> _MATERIAL SHOWN_:

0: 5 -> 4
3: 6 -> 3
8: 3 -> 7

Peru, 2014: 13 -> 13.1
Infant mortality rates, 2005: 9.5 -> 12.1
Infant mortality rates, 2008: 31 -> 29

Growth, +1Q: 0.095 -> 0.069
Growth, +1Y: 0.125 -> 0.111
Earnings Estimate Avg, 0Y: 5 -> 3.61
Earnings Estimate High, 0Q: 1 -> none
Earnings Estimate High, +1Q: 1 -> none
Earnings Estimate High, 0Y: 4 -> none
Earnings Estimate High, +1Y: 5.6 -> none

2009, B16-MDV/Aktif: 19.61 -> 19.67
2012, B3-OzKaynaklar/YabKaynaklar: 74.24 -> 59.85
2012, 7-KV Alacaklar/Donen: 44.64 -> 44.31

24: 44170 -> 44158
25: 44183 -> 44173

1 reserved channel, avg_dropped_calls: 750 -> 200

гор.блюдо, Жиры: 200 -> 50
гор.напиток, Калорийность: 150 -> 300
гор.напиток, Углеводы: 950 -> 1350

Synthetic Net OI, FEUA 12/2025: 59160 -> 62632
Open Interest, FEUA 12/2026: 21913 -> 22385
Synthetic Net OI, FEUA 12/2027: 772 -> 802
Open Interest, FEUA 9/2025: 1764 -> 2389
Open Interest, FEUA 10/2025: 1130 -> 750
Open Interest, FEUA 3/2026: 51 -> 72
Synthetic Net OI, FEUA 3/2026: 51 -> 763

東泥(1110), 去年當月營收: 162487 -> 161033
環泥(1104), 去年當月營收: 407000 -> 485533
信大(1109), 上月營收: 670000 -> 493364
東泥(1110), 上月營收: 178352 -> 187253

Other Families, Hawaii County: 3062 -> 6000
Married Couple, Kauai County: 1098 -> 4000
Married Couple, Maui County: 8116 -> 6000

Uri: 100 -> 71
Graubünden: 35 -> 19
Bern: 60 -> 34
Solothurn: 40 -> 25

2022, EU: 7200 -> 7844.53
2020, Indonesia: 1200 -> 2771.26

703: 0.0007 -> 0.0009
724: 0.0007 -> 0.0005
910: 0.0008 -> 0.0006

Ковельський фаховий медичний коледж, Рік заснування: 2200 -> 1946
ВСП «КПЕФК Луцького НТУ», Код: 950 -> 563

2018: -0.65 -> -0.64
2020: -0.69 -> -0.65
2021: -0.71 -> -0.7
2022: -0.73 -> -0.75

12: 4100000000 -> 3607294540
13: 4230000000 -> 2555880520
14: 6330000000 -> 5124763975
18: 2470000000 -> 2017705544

> _WHAT YOU HAVE TO DO_:
Return the lines above exactly, keeping every word.

> _ANSWER FOR THE TASK_:
0: 5 -> 4
3: 6 -> 3
8: 3 -> 7

Peru, 2014: 13 -> 13.1
Infant mortality rates, 2005: 9.5 -> 12.1
Infant mortality rates, 2008: 31 -> 29

Growth, +1Q: 0.095 -> 0.069
Growth, +1Y: 0.125 -> 0.111
Earnings Estimate Avg, 0Y: 5 -> 3.61
Earnings Estimate High, 0Q: 1 -> none
Earnings Estimate High, +1Q: 1 -> none
Earnings Estimate High, 0Y: 4 -> none
Earnings Estimate High, +1Y: 5.6 -> none

2009, B16-MDV/Aktif: 19.61 -> 19.67
2012, B3-OzKaynaklar/YabKaynaklar: 74.24 -> 59.85
2012, 7-KV Alacaklar/Donen: 44.64 -> 44.31

24: 44170 -> 44158
25: 44183 -> 44173

1 reserved channel, avg_dropped_calls: 750 -> 200

гор.блюдо, Жиры: 200 -> 50
гор.напиток, Калорийность: 150 -> 300
гор.напиток, Углеводы: 950 -> 1350

Synthetic Net OI, FEUA 12/2025: 59160 -> 62632
Open Interest, FEUA 12/2026: 21913 -> 22385
Synthetic Net OI, FEUA 12/2027: 772 -> 802
Open Interest, FEUA 9/2025: 1764 -> 2389
Open Interest, FEUA 10/2025: 1130 -> 750
Open Interest, FEUA 3/2026: 51 -> 72
Synthetic Net OI, FEUA 3/2026: 51 -> 763

東泥(1110), 去年當月營收: 162487 -> 161033
環泥(1104), 去年當月營收: 407000 -> 485533
信大(1109), 上月營收: 670000 -> 493364
東泥(1110), 上月營收: 178352 -> 187253

Other Families, Hawaii County: 3062 -> 6000
Married Couple, Kauai County: 1098 -> 4000
Married Couple, Maui County: 8116 -> 6000

Uri: 100 -> 71
Graubünden: 35 -> 19
Bern: 60 -> 34
Solothurn: 40 -> 25

2022, EU: 7200 -> 7844.53
2020, Indonesia: 1200 -> 2771.26

703: 0.0007 -> 0.0009
724: 0.0007 -> 0.0005
910: 0.0008 -> 0.0006

Ковельський фаховий медичний коледж, Рік заснування: 2200 -> 1946
ВСП «КПЕФК Луцького НТУ», Код: 950 -> 563

2018: -0.65 -> -0.64
2020: -0.69 -> -0.65
2021: -0.71 -> -0.7
2022: -0.73 -> -0.75

12: 4100000000 -> 3607294540
13: 4230000000 -> 2555880520
14: 6330000000 -> 5124763975
18: 2470000000 -> 2017705544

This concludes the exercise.